Exercise tasks:
#1 In the excerpt on when to start learning languages, what age is given as the best general answer?
#2 From the excerpt on when to start learning languages, copy the passage that begins with the words containing "The Roman Cornelia, who" and ends with "of little advantage.".

I proceed to my second enquiry, at what time the study
of them should be commenced? And here I think
this to be the best general answer: at the age
of ten years.
In favour of so early a period one
reason may be derived from what I have just been mentioning.
The knowledge of more languages than one, is almost
an indispensible prerequisite to the just understanding
either of the subject of grammar in particular, or
of that of style in general. Now if the cultivation
of elegance and propriety be at all important, it
cannot be entered upon too soon, provided the ideas
are already competent to the capacity of the pupil.
The Roman Cornelia, who never suffered a provincial
accent, or a grammatical barbarism in the hearing
of her children, has always been cited with commendation;
and the subsequent rhetorical excellence of the Gracchi
has been in a great degree ascribed to it. Fluency,
purity and ease are to be acquired by insensible degrees:
and against habits of this kind I apprehend there
can be no objection.
Another argument of still greater
importance is, that the knowledge of languages has
scarcely ever been mastered, but by those, the commencement
of whose acquaintance with them was early. To
be acquainted with any science slightly and superficially,
can in my opinion be productive of little advantage.

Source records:
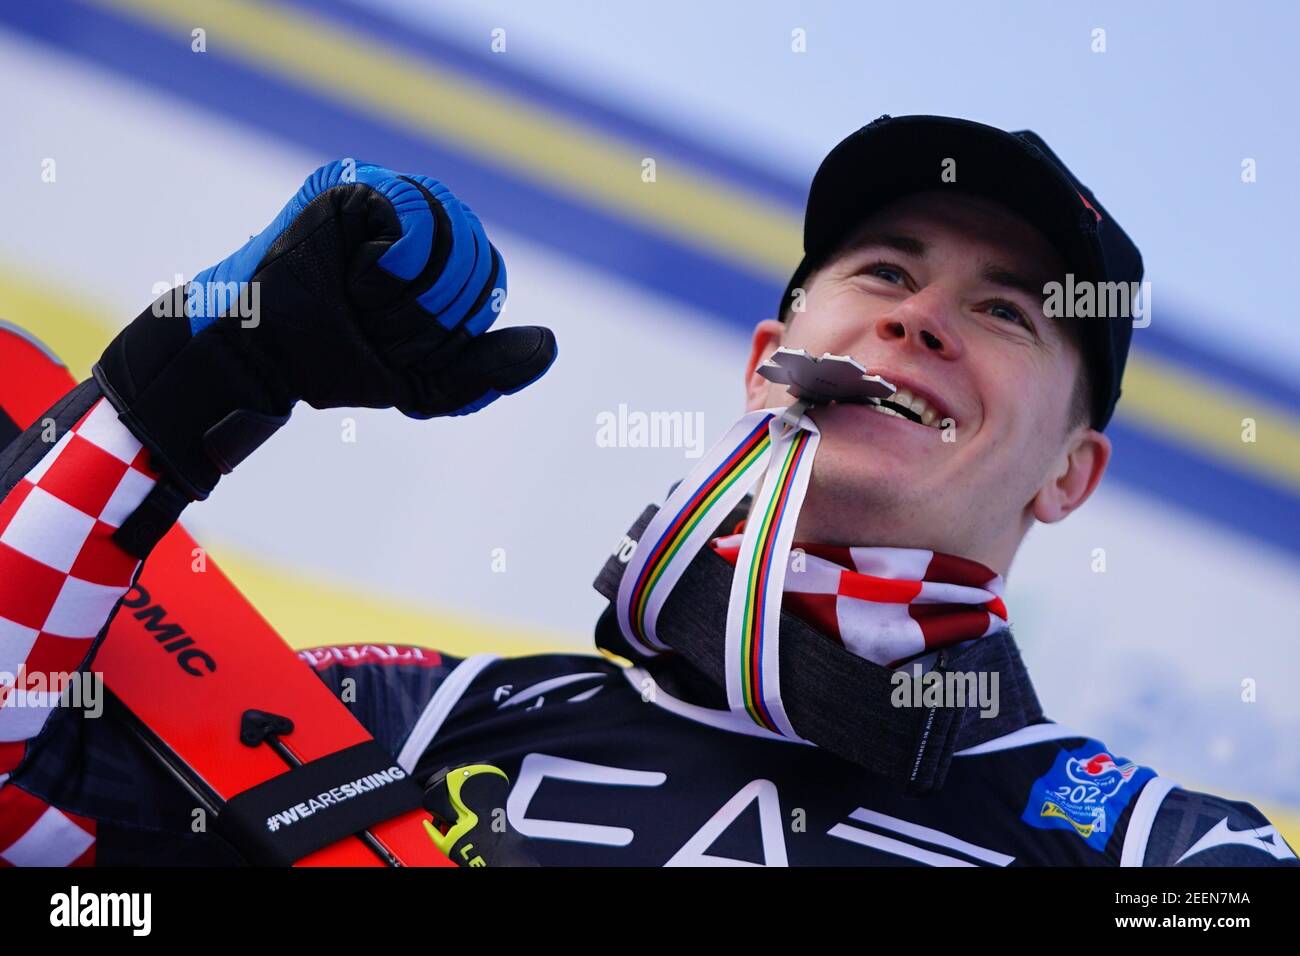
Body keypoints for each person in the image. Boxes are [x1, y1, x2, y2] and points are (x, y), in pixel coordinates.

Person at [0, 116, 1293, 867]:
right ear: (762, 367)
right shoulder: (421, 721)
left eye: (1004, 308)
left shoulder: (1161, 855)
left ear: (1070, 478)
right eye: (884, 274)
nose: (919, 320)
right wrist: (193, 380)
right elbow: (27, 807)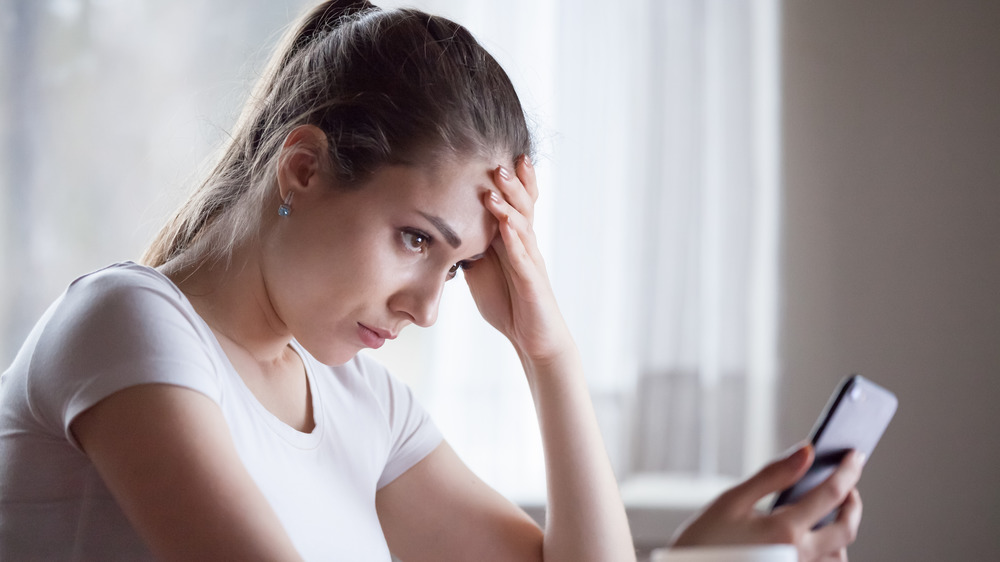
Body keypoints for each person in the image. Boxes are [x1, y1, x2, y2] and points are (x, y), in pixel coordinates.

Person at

==

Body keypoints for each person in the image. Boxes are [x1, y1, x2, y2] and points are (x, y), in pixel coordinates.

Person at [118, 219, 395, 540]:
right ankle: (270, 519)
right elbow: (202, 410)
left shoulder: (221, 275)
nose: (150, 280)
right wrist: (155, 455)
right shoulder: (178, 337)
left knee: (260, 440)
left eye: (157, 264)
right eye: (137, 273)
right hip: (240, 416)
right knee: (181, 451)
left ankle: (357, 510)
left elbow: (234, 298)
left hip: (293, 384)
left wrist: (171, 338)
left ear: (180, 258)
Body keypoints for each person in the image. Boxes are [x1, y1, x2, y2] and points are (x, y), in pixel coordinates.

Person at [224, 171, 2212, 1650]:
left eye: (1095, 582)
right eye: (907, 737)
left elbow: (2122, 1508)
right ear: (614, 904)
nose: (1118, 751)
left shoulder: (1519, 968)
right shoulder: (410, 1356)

Solutions to the problems:
#1 The age of ten years.

#2
The Roman Cornelia, who never suffered a provincial
accent, or a grammatical barbarism in the hearing
of her children, has always been cited with commendation;
and the subsequent rhetorical excellence of the Gracchi
has been in a great degree ascribed to it. Fluency,
purity and ease are to be acquired by insensible degrees:
and against habits of this kind I apprehend there
can be no objection.
Another argument of still greater
importance is, that the knowledge of languages has
scarcely ever been mastered, but by those, the commencement
of whose acquaintance with them was early. To
be acquainted with any science slightly and superficially,
can in my opinion be productive of little advantage.